Tuesday, March 31, 2009

Captain Blood

1935, US, directed by Michael Curtiz

You get the sense that Errol Flynn knew exactly what kind of opportunity had landed in his lap when he was cast as Captain Blood: he blazes across the screen, investing every line with a kind of larrikin enthusiasm, moving from high drama to comedy to swordplay with consummate ease, a gleam in his eye in almost every shot. The only downside is that the film flags somewhat when he's not onscreen, despite gripping battle sequences and a rollicking, partially fact-based plot.

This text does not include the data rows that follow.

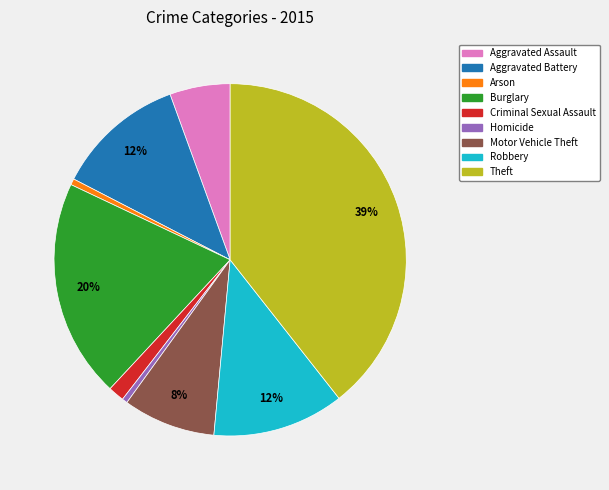

To the nearest percent, what is the combined percentage of Arson and Robbery?

13%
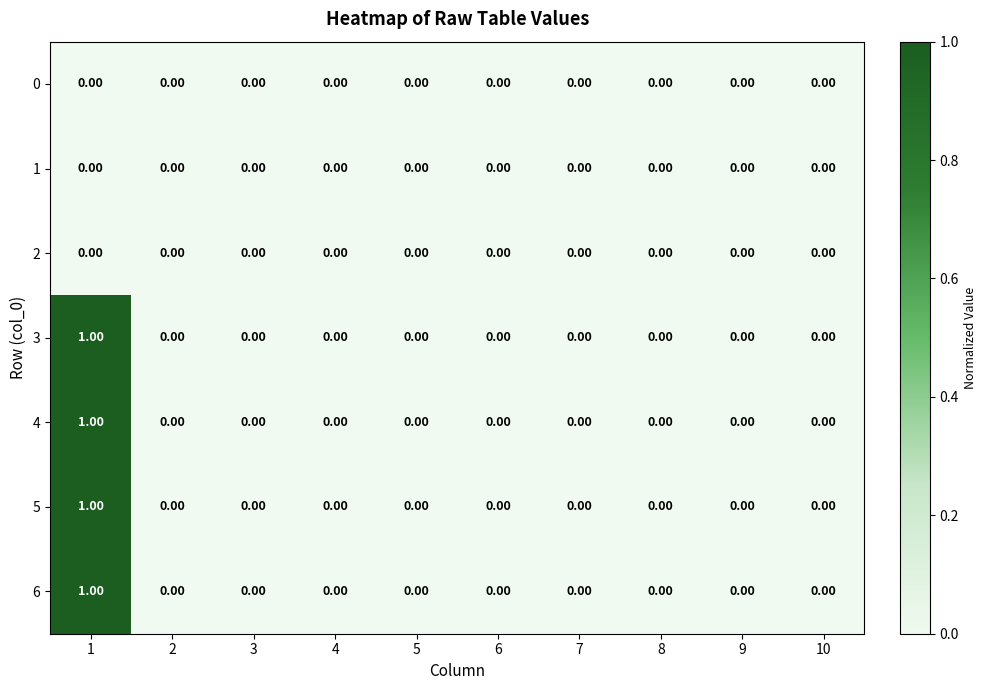

Is the value of 3 at 1 greater than the value of 1 at 1?

Yes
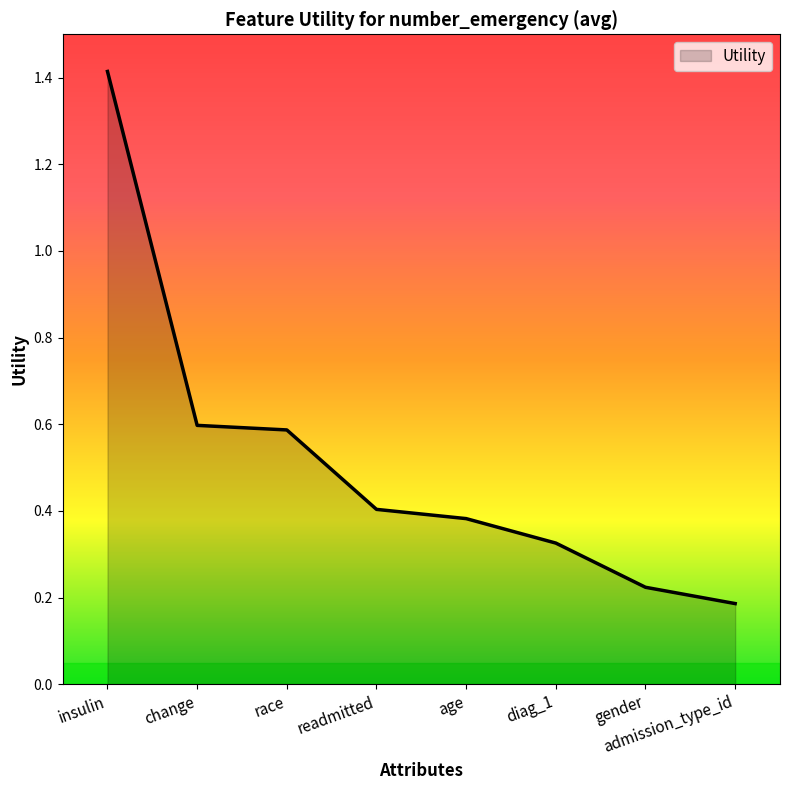

Between insulin and admission_type_id, which is larger?

insulin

Michael Curtiz shows his stripes in the early going, in the carefully-staged court sequences - great shadows loom over the spare set as the accused sweat in the makeshift dock - and on board the ship that takes Flynn and his fellow convicts to the Caribbean, the light from the water outside dappling Flynn's face. However, the grim tone of the first twenty minutes or so fades pretty quickly against the boisterous action, and even unpleasant events - such as Blood's all-too-abbreviated encounter with the dastardly Levasseur, played by the Basil Rathbone in love-to-hate-him mode - are quickly put aside by the demands of the plot.

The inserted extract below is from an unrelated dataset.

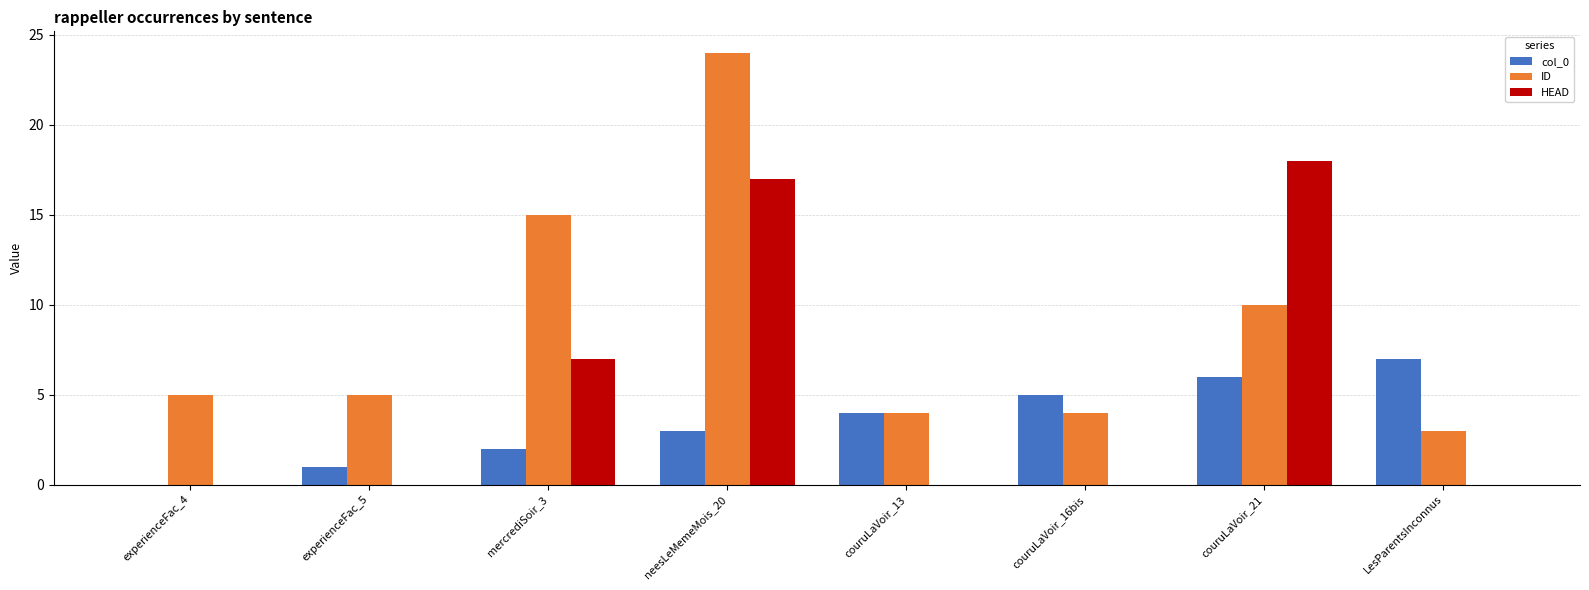

What is the sum of all ID values?

70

This film is part of my Watching Movies in Africa project and I couldn't help wondering how African audiences must have reacted to the film's depiction of slavery. While the precipitating events at the beginning of the film are accurate enough, and resulted in the transportation of hundreds of white Englishmen to the West Indies, the film almost never shows any black slaves although they would have been in the overwhelmingly majority on the plantations; indeed, the black extras mostly serve as domestic servants rather than as field-slaves, although they are never individualized in the film. Captain Blood played at the Picturedrome theatre in Kumasi (Ghana) in January 1951, advertised with the slogan "Robin Hood in Captain Blood".

1 comment:

rudyfan1926 said...

If ever there were a screen debut in a major role in which you see a star born, this film is one of those. Flynn was clearly very much at ease before the camera and had a role to shine in.